Multimodal Models Meet Unbiased Scene Graphs

Description: Current multimodal models benefit from better feature representations brought by the advent of Graph Neural Networks [1]. These models represent images as graphs where the nodes are the object features and the edges depict the relationship between them. This approach has been successful for a variety of tasks such as Visual Dialog [2] and VQA [3]).
However, current approaches leverage graph scene generation models that were trained on biased data [4, 5, 6] and, thus, neglect rich scene information. Recently Tang et al. proposed an approach to alleviate this drawback, i.e. an unbiased scene graph generation scheme [7].

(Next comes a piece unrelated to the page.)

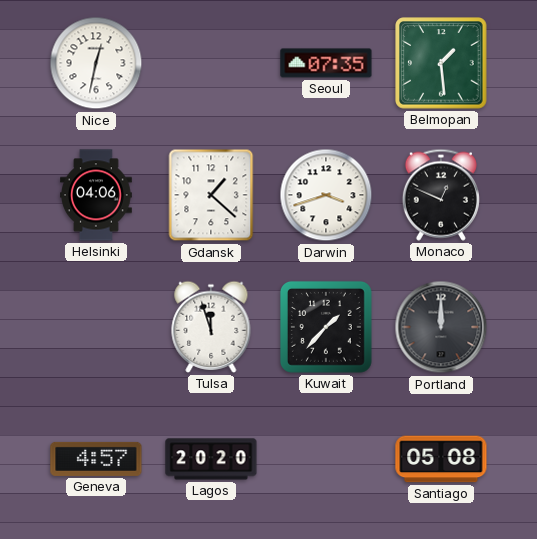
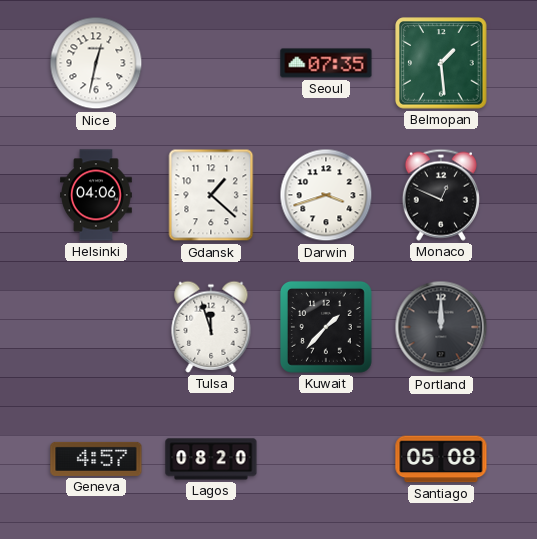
Lagos: 20:20 -> 08:20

In this thesis, we want to research if and how this unbiased scene generation scheme would affect downstream multimodal tasks (e.g. Visual Dialog and VQA) in terms of feature expressivity and overall performance. To this end, we generate new unbiased scenes for both tasks and train existing models (i.e. CAG [8] for Visual Dialog and ReGAT [9] for VQA) with this data and compare the performance with that obtained from biased scene graphs.}

Supervisor: Adnen Abdessaied
Distribution: 15% Literature, 70% Implementation, 15% Analysis
Requirements: Strong programming skills in Python PyTorch, strong knowledge in Deep Learning in general and GNNs in particular, previous experience in CV and NLP
Literature:
[1] Wu, Zonghan, et al. 2020. A comprehensive survey on graph neural networks. IEEE Transactions on Neural Networks and Learning Systems (TNNLS).
[2] Abhishek Das, Satwik Kottur, Khushi Gupta, Avi Singh, Deshraj Yadav, Jose M. F. Moura, Devi Parikh, Dhruv Batra. 2017. Visual Dialog. Proceedings of the 2017 IEEE Conference on Computer Vision and Pattern Recognition (CVPR).

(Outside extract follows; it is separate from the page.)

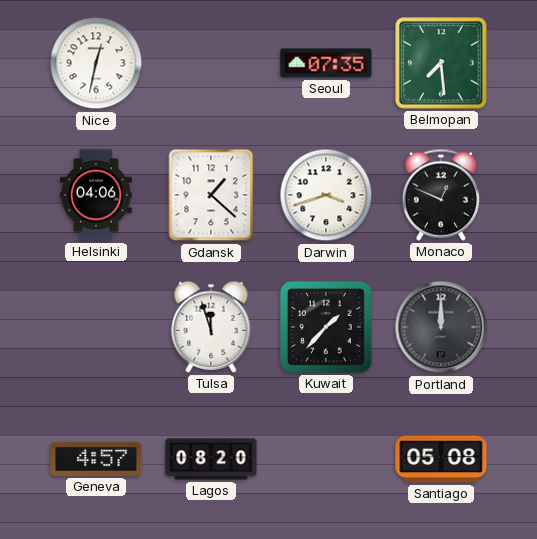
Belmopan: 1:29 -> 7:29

[3] Antol, Stanislaw, et al. 2015. VQA: Visual Question Answering. Proceedings of the IEEE International Conference on Computer Vision (ICCV).
[4] Zhang, Hanwang, et al. 2017. Visual translation embedding network for visual relation detection. Proceedings of the 2017 IEEE Conference on Computer Vision and Pattern Recognition (CVPR).
[5] Zellers, Rowan, et al. 2018. Neural motifs: Scene graph parsing with global context. Proceedings of the 2018 IEEE Conference on Computer Vision and Pattern Recognition (CVPR).
[6] Tang, Kaihua, et al. 2019. Learning to compose dynamic tree structures for visual contexts. Proceedings of the 2019 IEEE Conference on Computer Vision and Pattern Recognition (CVPR).
[7] Tang, Kaihua, et al. 2020. Unbiased scene graph generation from biased training. Proceedings of the 2020 IEEE Conference on Computer Vision and Pattern Recognition (CVPR).
[8] Guo, Dan, et al. 2020. Iterative context-aware graph inference for visual dialog. Proceedings of the 2020 IEEE Conference on Computer Vision and Pattern Recognition (CVPR).
[9] Li, Linjie, et al. 2019. Relation-aware graph attention network for visual question answering. Proceedings of the IEEE International Conference on Computer Vision (ICCV).